▶ [INSTRUCTIONS TO FOLLOW]
From the top of the entries, reproduce each line exactly, stopping after the line that contains "right knee: (259, 125, -25)". Omit pictures.

▶ [Keypoint text descriptions]
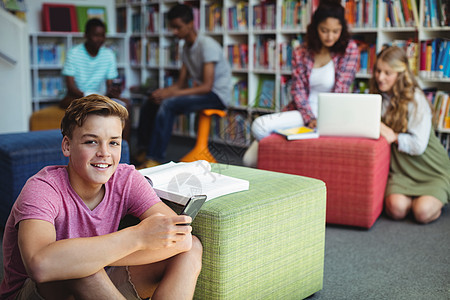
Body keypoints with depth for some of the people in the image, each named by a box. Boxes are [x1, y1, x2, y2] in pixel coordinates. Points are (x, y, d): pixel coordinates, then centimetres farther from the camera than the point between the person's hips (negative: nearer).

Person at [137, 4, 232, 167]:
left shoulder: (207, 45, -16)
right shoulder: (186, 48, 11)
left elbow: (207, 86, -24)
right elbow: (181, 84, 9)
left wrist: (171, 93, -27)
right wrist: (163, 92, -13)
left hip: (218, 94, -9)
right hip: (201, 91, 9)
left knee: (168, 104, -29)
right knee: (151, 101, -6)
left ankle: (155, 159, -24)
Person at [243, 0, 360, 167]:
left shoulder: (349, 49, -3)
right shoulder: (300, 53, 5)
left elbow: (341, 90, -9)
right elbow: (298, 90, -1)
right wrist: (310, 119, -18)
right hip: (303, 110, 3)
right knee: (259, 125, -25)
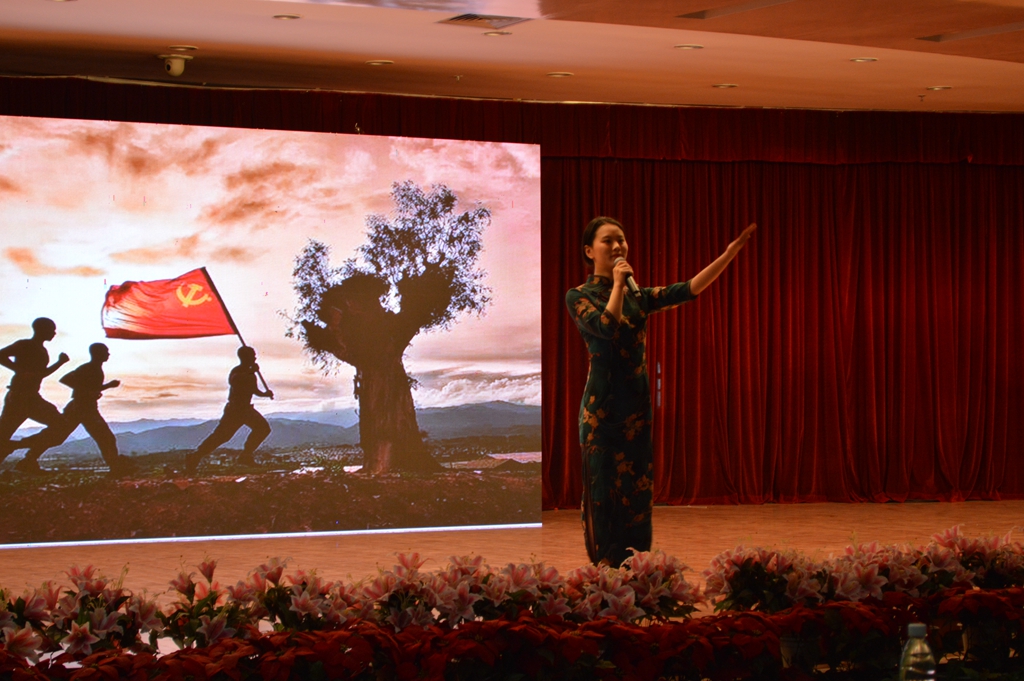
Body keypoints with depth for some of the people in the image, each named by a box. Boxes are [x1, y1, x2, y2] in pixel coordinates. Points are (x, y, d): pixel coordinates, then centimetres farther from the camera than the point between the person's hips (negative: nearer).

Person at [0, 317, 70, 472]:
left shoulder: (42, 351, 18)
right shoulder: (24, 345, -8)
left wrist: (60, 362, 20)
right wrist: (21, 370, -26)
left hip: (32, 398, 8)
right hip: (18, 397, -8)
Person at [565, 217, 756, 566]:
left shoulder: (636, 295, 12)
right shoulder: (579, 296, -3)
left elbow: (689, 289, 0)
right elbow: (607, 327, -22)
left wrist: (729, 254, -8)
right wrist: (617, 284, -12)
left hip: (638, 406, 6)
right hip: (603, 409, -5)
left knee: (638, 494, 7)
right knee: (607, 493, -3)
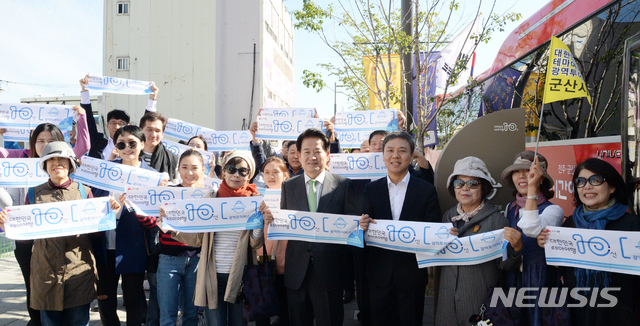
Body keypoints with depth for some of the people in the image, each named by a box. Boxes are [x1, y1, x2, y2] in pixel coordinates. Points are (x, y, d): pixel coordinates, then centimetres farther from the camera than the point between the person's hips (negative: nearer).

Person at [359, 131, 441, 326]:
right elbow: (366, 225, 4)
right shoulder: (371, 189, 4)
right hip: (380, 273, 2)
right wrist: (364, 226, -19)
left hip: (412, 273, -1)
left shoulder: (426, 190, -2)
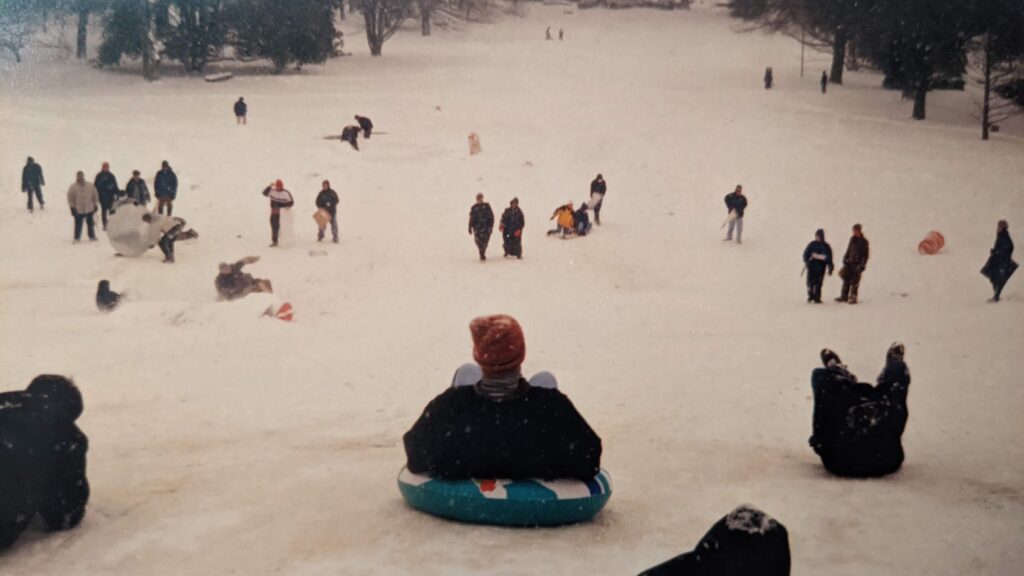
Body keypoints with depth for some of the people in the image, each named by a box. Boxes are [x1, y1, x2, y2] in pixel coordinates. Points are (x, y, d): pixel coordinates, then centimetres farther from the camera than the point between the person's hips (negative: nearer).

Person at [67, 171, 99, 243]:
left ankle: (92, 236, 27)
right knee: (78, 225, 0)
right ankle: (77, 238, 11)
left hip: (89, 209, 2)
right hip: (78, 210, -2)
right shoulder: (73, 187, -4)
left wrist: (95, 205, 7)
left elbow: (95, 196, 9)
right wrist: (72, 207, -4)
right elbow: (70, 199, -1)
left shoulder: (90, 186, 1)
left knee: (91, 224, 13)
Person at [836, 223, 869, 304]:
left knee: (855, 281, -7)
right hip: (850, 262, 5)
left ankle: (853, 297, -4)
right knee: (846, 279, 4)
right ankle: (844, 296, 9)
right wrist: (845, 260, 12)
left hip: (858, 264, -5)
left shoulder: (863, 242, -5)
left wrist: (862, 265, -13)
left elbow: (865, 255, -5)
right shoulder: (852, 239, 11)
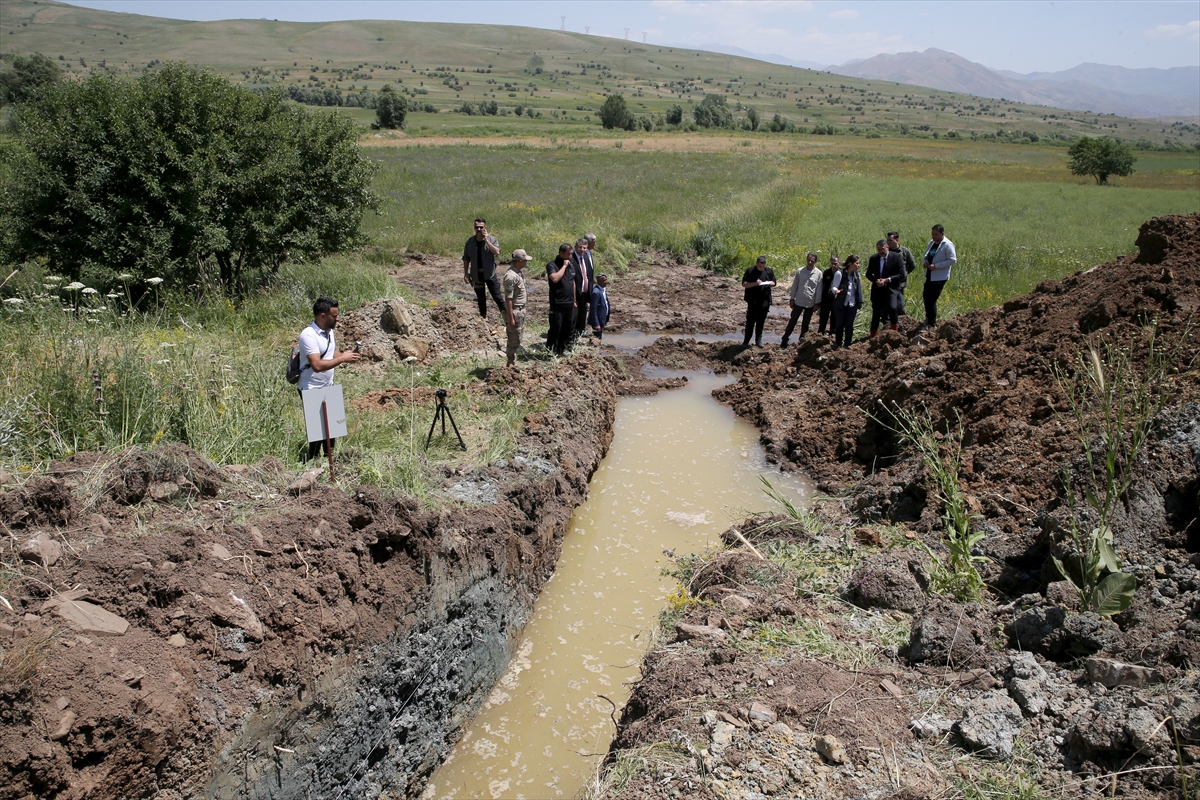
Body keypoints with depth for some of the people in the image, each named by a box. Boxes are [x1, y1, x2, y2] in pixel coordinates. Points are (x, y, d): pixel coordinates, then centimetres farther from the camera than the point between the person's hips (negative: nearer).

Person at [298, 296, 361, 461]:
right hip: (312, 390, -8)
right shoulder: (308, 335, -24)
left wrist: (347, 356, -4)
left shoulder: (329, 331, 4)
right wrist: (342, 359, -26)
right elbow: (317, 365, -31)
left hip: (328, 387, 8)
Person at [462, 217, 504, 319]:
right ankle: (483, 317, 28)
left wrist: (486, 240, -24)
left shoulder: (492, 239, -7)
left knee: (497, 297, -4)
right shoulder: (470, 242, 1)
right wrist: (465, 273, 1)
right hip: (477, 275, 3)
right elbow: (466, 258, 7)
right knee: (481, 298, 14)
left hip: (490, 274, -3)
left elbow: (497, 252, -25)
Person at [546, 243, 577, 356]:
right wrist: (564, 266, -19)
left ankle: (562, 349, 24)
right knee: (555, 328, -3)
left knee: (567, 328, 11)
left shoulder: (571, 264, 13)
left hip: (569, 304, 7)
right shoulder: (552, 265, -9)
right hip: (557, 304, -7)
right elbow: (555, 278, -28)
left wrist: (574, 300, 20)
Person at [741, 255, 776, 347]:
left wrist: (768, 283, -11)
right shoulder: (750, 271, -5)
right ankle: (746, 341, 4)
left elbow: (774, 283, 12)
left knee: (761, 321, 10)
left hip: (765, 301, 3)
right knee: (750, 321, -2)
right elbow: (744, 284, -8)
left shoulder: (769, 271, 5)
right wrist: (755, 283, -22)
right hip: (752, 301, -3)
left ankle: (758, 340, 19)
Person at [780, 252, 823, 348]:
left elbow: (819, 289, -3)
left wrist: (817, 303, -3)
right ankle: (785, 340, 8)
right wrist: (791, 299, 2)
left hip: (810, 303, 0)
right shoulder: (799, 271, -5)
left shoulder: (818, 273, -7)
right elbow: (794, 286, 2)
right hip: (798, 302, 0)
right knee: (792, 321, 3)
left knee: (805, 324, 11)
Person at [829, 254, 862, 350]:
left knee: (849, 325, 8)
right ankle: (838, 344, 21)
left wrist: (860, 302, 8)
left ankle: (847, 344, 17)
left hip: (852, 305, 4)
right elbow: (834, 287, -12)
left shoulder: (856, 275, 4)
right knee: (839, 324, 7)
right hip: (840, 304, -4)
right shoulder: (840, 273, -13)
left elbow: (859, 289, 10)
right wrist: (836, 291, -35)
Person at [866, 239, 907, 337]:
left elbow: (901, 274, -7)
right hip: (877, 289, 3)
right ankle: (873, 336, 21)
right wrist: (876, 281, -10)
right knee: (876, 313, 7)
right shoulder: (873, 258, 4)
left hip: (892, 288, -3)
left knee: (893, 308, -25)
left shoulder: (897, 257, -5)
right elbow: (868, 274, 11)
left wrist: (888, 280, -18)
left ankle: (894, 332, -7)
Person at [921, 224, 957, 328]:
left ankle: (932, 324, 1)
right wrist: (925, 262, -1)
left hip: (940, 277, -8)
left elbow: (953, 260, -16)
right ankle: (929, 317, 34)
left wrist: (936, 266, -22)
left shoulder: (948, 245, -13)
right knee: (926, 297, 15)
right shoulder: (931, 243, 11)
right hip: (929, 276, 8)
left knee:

▶ [SOLUTION FOR THIS EXERCISE]
Body keypoints with depth for some of the people in the image, each named by a box. Boxes are [x1, y1, x2, y2] in pixel coordinates. Points are (x, y, d): pixel coordinates, then centimetres farther from the camera than the point between the person's hips (negative: nearer).

Person at [137, 4, 232, 167]:
left shoulder: (207, 45, -16)
right shoulder: (186, 48, 11)
left elbow: (207, 86, -24)
right elbow: (181, 84, 9)
left wrist: (171, 93, -27)
right wrist: (163, 92, -13)
left hip: (218, 94, -9)
right hip: (201, 91, 9)
left knee: (168, 104, -29)
right knee: (151, 101, -6)
left ankle: (155, 159, -24)
Person at [243, 0, 360, 167]:
left shoulder: (349, 49, -3)
right shoulder: (300, 53, 5)
left elbow: (341, 90, -9)
right elbow: (298, 90, -1)
right wrist: (310, 119, -18)
right hip: (303, 110, 3)
right knee: (259, 125, -25)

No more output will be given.